**Assignment:**
Rewrite the entries below, replacing every occurrence of "picture" with "photo" and leaving everything else unchanged.

[Items in a dataset]
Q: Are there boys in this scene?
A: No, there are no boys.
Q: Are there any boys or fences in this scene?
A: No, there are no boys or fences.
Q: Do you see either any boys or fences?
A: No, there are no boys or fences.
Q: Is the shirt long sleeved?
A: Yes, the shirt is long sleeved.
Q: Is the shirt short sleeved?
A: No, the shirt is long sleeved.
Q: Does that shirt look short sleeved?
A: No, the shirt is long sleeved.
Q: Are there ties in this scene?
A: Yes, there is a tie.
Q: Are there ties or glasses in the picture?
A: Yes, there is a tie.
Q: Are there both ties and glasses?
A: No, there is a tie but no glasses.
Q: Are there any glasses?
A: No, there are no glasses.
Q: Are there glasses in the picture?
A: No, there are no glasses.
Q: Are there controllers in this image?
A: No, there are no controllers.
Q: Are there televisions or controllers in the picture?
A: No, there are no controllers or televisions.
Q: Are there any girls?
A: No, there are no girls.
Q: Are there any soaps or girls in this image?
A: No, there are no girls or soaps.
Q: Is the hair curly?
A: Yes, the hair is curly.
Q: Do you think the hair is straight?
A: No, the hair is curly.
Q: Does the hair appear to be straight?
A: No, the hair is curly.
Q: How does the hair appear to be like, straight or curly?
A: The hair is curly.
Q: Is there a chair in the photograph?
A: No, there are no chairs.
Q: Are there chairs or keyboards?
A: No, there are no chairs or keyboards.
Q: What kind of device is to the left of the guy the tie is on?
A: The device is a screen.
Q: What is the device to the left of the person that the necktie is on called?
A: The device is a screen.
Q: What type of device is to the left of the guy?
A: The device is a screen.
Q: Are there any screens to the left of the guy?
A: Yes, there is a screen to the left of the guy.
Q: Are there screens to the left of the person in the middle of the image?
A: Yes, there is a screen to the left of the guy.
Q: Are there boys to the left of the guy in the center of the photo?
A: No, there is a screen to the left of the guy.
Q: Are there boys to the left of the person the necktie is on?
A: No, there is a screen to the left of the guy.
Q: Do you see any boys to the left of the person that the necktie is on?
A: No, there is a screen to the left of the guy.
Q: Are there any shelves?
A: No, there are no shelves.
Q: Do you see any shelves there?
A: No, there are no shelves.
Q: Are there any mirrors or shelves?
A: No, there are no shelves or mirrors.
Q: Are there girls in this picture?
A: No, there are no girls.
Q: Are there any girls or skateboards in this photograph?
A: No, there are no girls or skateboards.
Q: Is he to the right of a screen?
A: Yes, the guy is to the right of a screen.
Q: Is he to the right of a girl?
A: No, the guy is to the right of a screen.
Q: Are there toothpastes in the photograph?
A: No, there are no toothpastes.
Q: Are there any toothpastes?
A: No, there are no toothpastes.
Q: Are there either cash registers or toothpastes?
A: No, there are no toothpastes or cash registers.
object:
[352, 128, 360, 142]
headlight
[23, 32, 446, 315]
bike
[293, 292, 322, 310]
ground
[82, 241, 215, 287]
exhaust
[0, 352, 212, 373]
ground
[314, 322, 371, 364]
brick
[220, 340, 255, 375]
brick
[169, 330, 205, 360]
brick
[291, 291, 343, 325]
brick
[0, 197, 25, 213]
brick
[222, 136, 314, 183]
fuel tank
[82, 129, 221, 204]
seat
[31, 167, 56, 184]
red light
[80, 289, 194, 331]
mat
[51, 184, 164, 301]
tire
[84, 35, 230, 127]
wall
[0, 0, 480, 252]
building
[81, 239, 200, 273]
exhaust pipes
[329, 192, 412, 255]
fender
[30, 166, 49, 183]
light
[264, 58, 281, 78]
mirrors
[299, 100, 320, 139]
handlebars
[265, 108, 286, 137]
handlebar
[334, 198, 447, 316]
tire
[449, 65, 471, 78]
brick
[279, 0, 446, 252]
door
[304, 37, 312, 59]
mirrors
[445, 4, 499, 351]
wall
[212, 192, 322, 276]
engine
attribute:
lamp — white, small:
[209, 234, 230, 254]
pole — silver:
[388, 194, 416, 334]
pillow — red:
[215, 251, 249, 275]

**Output for this exercise:**
Q: Are there boys in this scene?
A: No, there are no boys.
Q: Are there any boys or fences in this scene?
A: No, there are no boys or fences.
Q: Do you see either any boys or fences?
A: No, there are no boys or fences.
Q: Is the shirt long sleeved?
A: Yes, the shirt is long sleeved.
Q: Is the shirt short sleeved?
A: No, the shirt is long sleeved.
Q: Does that shirt look short sleeved?
A: No, the shirt is long sleeved.
Q: Are there ties in this scene?
A: Yes, there is a tie.
Q: Are there ties or glasses in the photo?
A: Yes, there is a tie.
Q: Are there both ties and glasses?
A: No, there is a tie but no glasses.
Q: Are there any glasses?
A: No, there are no glasses.
Q: Are there glasses in the photo?
A: No, there are no glasses.
Q: Are there controllers in this image?
A: No, there are no controllers.
Q: Are there televisions or controllers in the photo?
A: No, there are no controllers or televisions.
Q: Are there any girls?
A: No, there are no girls.
Q: Are there any soaps or girls in this image?
A: No, there are no girls or soaps.
Q: Is the hair curly?
A: Yes, the hair is curly.
Q: Do you think the hair is straight?
A: No, the hair is curly.
Q: Does the hair appear to be straight?
A: No, the hair is curly.
Q: How does the hair appear to be like, straight or curly?
A: The hair is curly.
Q: Is there a chair in the photograph?
A: No, there are no chairs.
Q: Are there chairs or keyboards?
A: No, there are no chairs or keyboards.
Q: What kind of device is to the left of the guy the tie is on?
A: The device is a screen.
Q: What is the device to the left of the person that the necktie is on called?
A: The device is a screen.
Q: What type of device is to the left of the guy?
A: The device is a screen.
Q: Are there any screens to the left of the guy?
A: Yes, there is a screen to the left of the guy.
Q: Are there screens to the left of the person in the middle of the image?
A: Yes, there is a screen to the left of the guy.
Q: Are there boys to the left of the guy in the center of the photo?
A: No, there is a screen to the left of the guy.
Q: Are there boys to the left of the person the necktie is on?
A: No, there is a screen to the left of the guy.
Q: Do you see any boys to the left of the person that the necktie is on?
A: No, there is a screen to the left of the guy.
Q: Are there any shelves?
A: No, there are no shelves.
Q: Do you see any shelves there?
A: No, there are no shelves.
Q: Are there any mirrors or shelves?
A: No, there are no shelves or mirrors.
Q: Are there girls in this photo?
A: No, there are no girls.
Q: Are there any girls or skateboards in this photograph?
A: No, there are no girls or skateboards.
Q: Is he to the right of a screen?
A: Yes, the guy is to the right of a screen.
Q: Is he to the right of a girl?
A: No, the guy is to the right of a screen.
Q: Are there toothpastes in the photograph?
A: No, there are no toothpastes.
Q: Are there any toothpastes?
A: No, there are no toothpastes.
Q: Are there either cash registers or toothpastes?
A: No, there are no toothpastes or cash registers.
object:
[352, 128, 360, 142]
headlight
[23, 32, 446, 315]
bike
[293, 292, 322, 310]
ground
[82, 241, 215, 287]
exhaust
[0, 352, 212, 373]
ground
[314, 322, 371, 364]
brick
[220, 340, 255, 375]
brick
[169, 330, 205, 360]
brick
[291, 291, 343, 325]
brick
[0, 197, 25, 213]
brick
[222, 136, 314, 183]
fuel tank
[82, 129, 221, 204]
seat
[31, 167, 56, 184]
red light
[80, 289, 194, 331]
mat
[51, 184, 164, 301]
tire
[84, 35, 230, 127]
wall
[0, 0, 480, 252]
building
[81, 239, 200, 273]
exhaust pipes
[329, 192, 412, 255]
fender
[30, 166, 49, 183]
light
[264, 58, 281, 78]
mirrors
[299, 100, 320, 139]
handlebars
[265, 108, 286, 137]
handlebar
[334, 198, 447, 316]
tire
[449, 65, 471, 78]
brick
[279, 0, 446, 252]
door
[304, 37, 312, 59]
mirrors
[445, 4, 499, 351]
wall
[212, 192, 322, 276]
engine
attribute:
lamp — white, small:
[209, 234, 230, 254]
pole — silver:
[388, 194, 416, 334]
pillow — red:
[215, 251, 249, 275]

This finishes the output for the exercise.